___ Testo della pagina ___

Caso Shalabayeva, sotto inchiesta diplomatici kazaki, denunciati anche funzionari del Ministero dell’Interno

La denuncia per “sequestro aggravato di persona e ricettazione” è stata depositata mercoledì alla procura della Repubblica di Roma. Indagato l’ambasciatore in Italia e altri due diplomatici. Madyna Ablyazova, figlia maggiore di Shalabayeva e del dissidente Mukhtar Ablyazov: “Hanno organizzato l’illegale espulsione di mia madre e di mia sorella”. Dalla procura di Roma: atto dovuto

20130927-shalabayeva_alma-382x286Roma – La Procura della Repubblica di Roma ha iscritto nel registro degli indagati l’ambasciatore del Kazakhstan in Italia Andrian Yelemessos, il consigliere politico Murlan Khassen e l’addetto agli Affari consolari Yerzhan Yessirkepov, per l’espulsione di Alma Shalabayeva e della figlia minore Alua. Il reato ipotizzato è sequestro di persona. L’iscrizione – fanno sapere fonti giudiziarie – è un atto dovuto, in seguito alla denunzia presentata da parte di Madyna Ablyazova, figlia della Shalabayeva e del “dissidente” Mukhtar Ablyazov.

L’espulsione della donna e della figlia di 6 anni risale al 31 maggio scorso e provocò una scia di polemiche sulla legittimità del provvedimento, visto che coinvolta era una minore. Non si esclude che nei prossimi giorni i tre diplomatici indagati possano essere convocati a Palazzo di Giustizia per essere ascoltati, ma è difficile che si presentino, visto le guarentigie diplomatiche da cui sono coperti.

Negli ambienti della Procura, come detto, si fa sapere che il provvedimento è un atto obbligatorio prescritto dalla legge a seguito della denuncia presentata dalla figlia di Ablyazov. Il fatto, di dominio pubblico, avrebbe dovuto produrre già l’apertura di un’indagine penale, se in sede giudiziaria fosse stato rilevato una notitia criminis (vigendo in Italia l’obbligatorietà dell’azione penale). L’inchiesta sulla vicenda è affidata al pubblico ministero Eugenio Albamonte, il quale dovrà ora valutare se le persone che hanno proceduto all’espulsione abbiano violato la legge, soprattutto in riferimento alla bimba di 6 anni.

___

In base al testo
(a) Trascrivi di nuovo tutto il brano dell'articolo sul caso Shalabayeva da "L’espulsione della donna" fino a "cui sono coperti.", sostituendo "diplomatici" con "funzionari".
(b) Secondo l'articolo sul caso Shalabayeva, a quale pubblico ministero è stata affidata l'inchiesta sulla vicenda?

___ Dati in ingresso ___

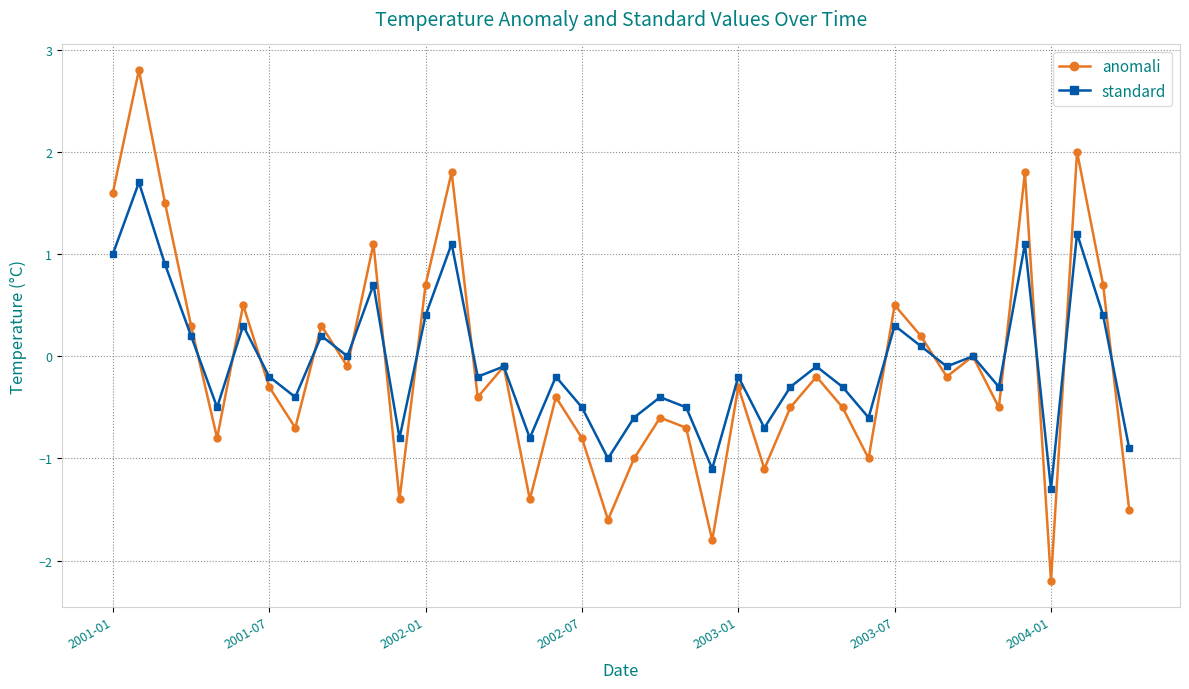

How many lines are shown in the chart?

2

___

Soluzioni qui sotto
(a)
L’espulsione della donna e della figlia di 6 anni risale al 31 maggio scorso e provocò una scia di polemiche sulla legittimità del provvedimento, visto che coinvolta era una minore. Non si esclude che nei prossimi giorni i tre funzionari indagati possano essere convocati a Palazzo di Giustizia per essere ascoltati, ma è difficile che si presentino, visto le guarentigie diplomatiche da cui sono coperti.

(b) Al pubblico ministero Eugenio Albamonte.